Dari hasil pemeriksaan terhadap kedua pelaku ini, mereka hanya memiliki peran sebagai kurir pengantar barang.

PORTALMEDIA.ID,MAKASSAR- 132 botol minum keras (miras) impor dan 23 kardus rokok ilegal asal China berhasil digagalkan peredarannya di kawasan industri Kabupaten Morowali, Sulawesi Tengah (Sulteng).

Kapolrestabes Makassar Kombes Pol Mokhamad Ngajib mengungkapkan, atas pengungkapan itu dua pelaku bernama Obed P (33) dan Jonas (40) juga turut diamankan.

Keduanya diamankan saat perjalanan membawa barang ilegal itu di bilangan Jalan Perintis Kemerdekaan, Kota Makassar, Sulsel, pada Rabu (31/5/2023) lalu. Dari hasil pemeriksaan terhadap kedua pelaku ini, mereka hanya memiliki peran sebagai kurir pengantar barang

Baca Juga : Munafri Apresiasi Pemusnahan 20 Kg Narkotika Polrestabes, Komitmen Wujudkan Makassar Aman

"Barang yang diamankan ini tanpa Lebel bea cukai. Jumlah botol kurang lebih seribu dan rokok ada 23 bungkus, barang ini diangkut dengan satu mobil pick up yang akan dibawa ke Kabupaten Morowali. Dua pelaku ini hanya mengangkut barang ilegal menuju Morowali," jelas Ngajib kepada awak media saat ekspose pengungkapan di Mapolrestabes Makassar, Jumat (2/6/2023) malam.
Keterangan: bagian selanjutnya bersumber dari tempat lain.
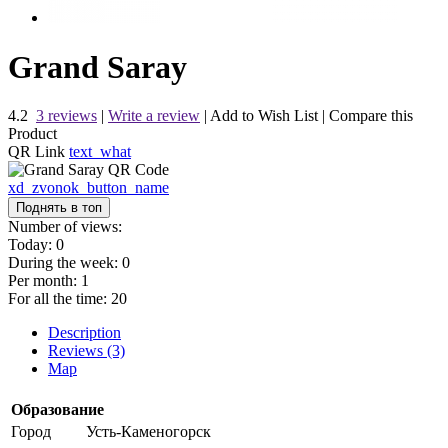
Grand Saray
4.2
3 reviews
|
Write a review
|
Add to Wish List
|
Compare this
Product
QR Link
text_what
xd_zvonok_button_name
Поднять в топ
Number of views:
Today:
0
During the week:
0
Per month:
1
For all the time:
20
Description
Reviews (3)
Map
Образование
Город
Усть-Каменогорск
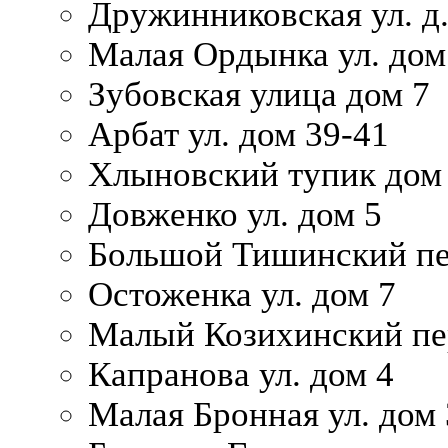
Дружинниковская ул. д.
Малая Ордынка ул. дом
Зубовская улица дом 7
Арбат ул. дом 39-41
Хлыновский тупик дом
Довженко ул. дом 5
Большой Тишинский пе
Остоженка ул. дом 7
Малый Козихинский пер
Капранова ул. дом 4
Малая Бронная ул. дом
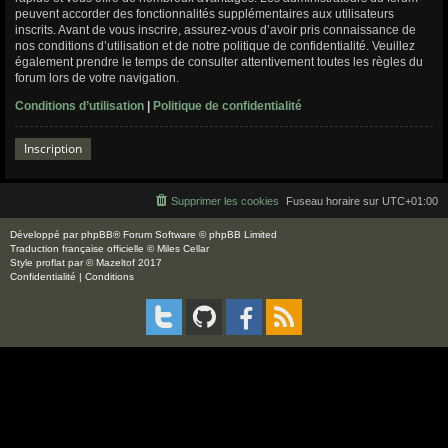
peuvent accorder des fonctionnalités supplémentaires aux utilisateurs
inscrits. Avant de vous inscrire, assurez-vous d’avoir pris connaissance de
nos conditions d’utilisation et de notre politique de confidentialité. Veuillez
également prendre le temps de consulter attentivement toutes les règles du
forum lors de votre navigation.
Conditions d’utilisation
|
Politique de confidentialité
Inscription
Supprimer les cookies
Fuseau horaire sur
UTC+01:00
Développé par
phpBB
® Forum Software © phpBB Limited
Traduction française officielle
©
Miles Cellar
Style
proflat
par ©
Mazeltof
2017
Confidentialité
|
Conditions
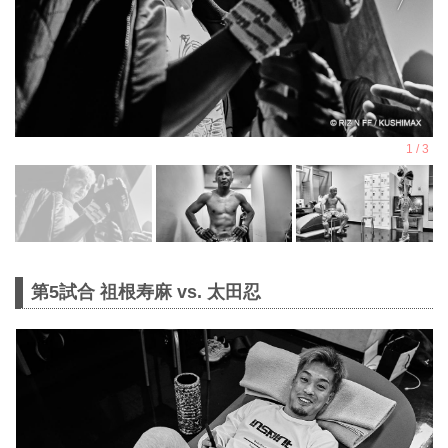
第5試合 祖根寿麻 vs. 太田忍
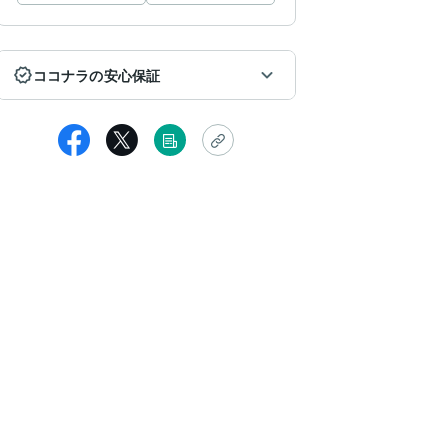
ココナラの安心保証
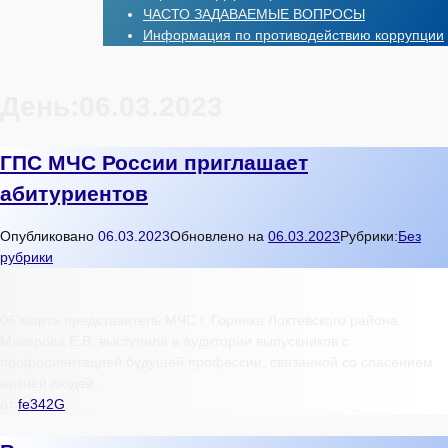
ЧАСТО ЗАДАВАЕМЫЕ ВОПРОСЫ
Информация по противодействию коррупции
День:
06.03.2023
ГПС МЧС России приглашает
абитуриентов
Опубликовано
06.03.2023
Обновлено на
06.03.2023
Рубрики:
Без
рубрики
06 марта представитель МЧС г. Горняка Локтевского района
Макарова Е.В. выступила в аудитории выпускников с
профориентацией будущей профессии, связанной со спасением
жизней людей.
от
fe342G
Ngajib bilang, aktivitas penyeludupan barang ilegal ini telah dilakukan kedua pelaku selama kurang lebih 5 bulan. Selain di Kabupaten Morowali, barang ilegal ini ternyata juga beredar di Kota Makassar.
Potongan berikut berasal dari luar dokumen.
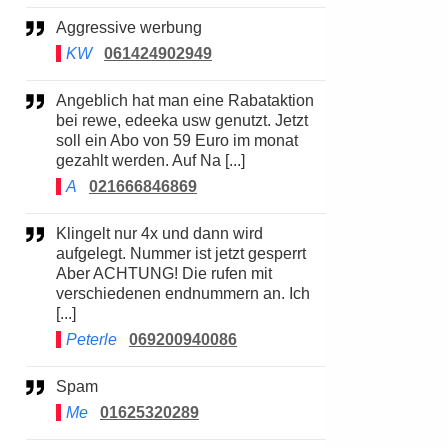
Aggressive werbung
KW
061424902949
Angeblich hat man eine Rabataktion
bei rewe, edeeka usw genutzt. Jetzt
soll ein Abo von 59 Euro im monat
gezahlt werden. Auf Na [...]
A
021666846869
Klingelt nur 4x und dann wird
aufgelegt. Nummer ist jetzt gesperrt
Aber ACHTUNG! Die rufen mit
verschiedenen endnummern an. Ich
[...]
Peterle
069200940086
Spam
Me
01625320289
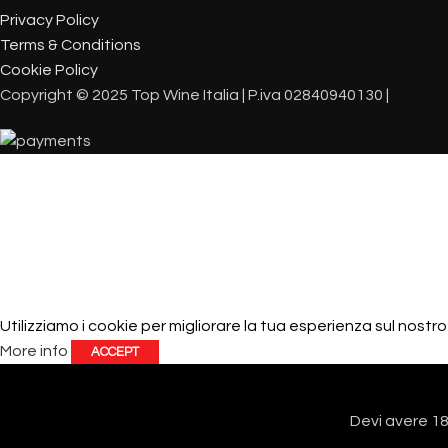
Privacy Policy
Terms & Conditions
Cookie Policy
Copyright © 2025 Top Wine Italia | P.iva 02840940130 |
Utilizziamo i cookie per migliorare la tua esperienza sul nostro
More info
ACCEPT
Devi avere 18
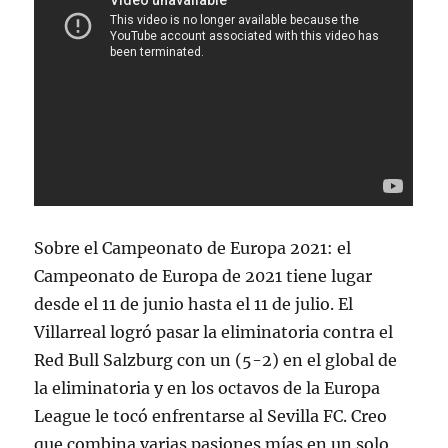
Sobre el Campeonato de Europa 2021: el
Campeonato de Europa de 2021 tiene lugar
desde el 11 de junio hasta el 11 de julio. El
Villarreal logró pasar la eliminatoria contra el
Red Bull Salzburg con un (5-2) en el global de
la eliminatoria y en los octavos de la Europa
League le tocó enfrentarse al Sevilla FC. Creo
que combina varias pasiones mías en un solo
"Dari hasil pemeriksaan, proses ini sudah berlangsung kurang lebih lima bulan. Ini telah beredar di Kota Makassar dan tentunya masih dalam proses pengembangan," bebernya.
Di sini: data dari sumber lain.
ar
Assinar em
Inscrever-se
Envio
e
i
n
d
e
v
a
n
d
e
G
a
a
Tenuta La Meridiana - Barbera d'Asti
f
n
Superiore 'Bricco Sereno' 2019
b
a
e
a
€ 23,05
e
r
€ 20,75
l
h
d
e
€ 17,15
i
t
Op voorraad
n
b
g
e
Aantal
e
Baca Juga : Kapolrestabes Makassar Bagikan Ratusan Paket Sembako untuk Driver Ojol

Perwira polisi berpangkat tiga bunga melati itu menjelaskan, untuk saat ini pihaknya juga masih melakukan penyelidikan terkait pemilik barang ilegal itu, termasuk cara penyelundupan mengapa bisa masuk ke wilayah Sulsel dan lolos dari pengawasan pihak Bea Cukai.

"Saat ini masih tahap pengembangan, khususnya daripada pemilik barang tersebut. Kalau barang masuk dari jalur darat atau laut, kita masih dalam proses pengembangan," ucapnya.

Untuk kedua pelaku sendiri, polisi bakal menjeratnya dengan pasal 142 juncto pasal 91 UU nomor 18 tahun 2018 tentang pangan. Kemudian pasal 106 juncto pasal 24 UU nomor 7 tahun 2014. Dan, pasal 199 junto pasal 114 UU 36 tahun 2009, UU kesehatan. "Ancaman hukuman maksimal 5 tahun penjara,"  tandasnya.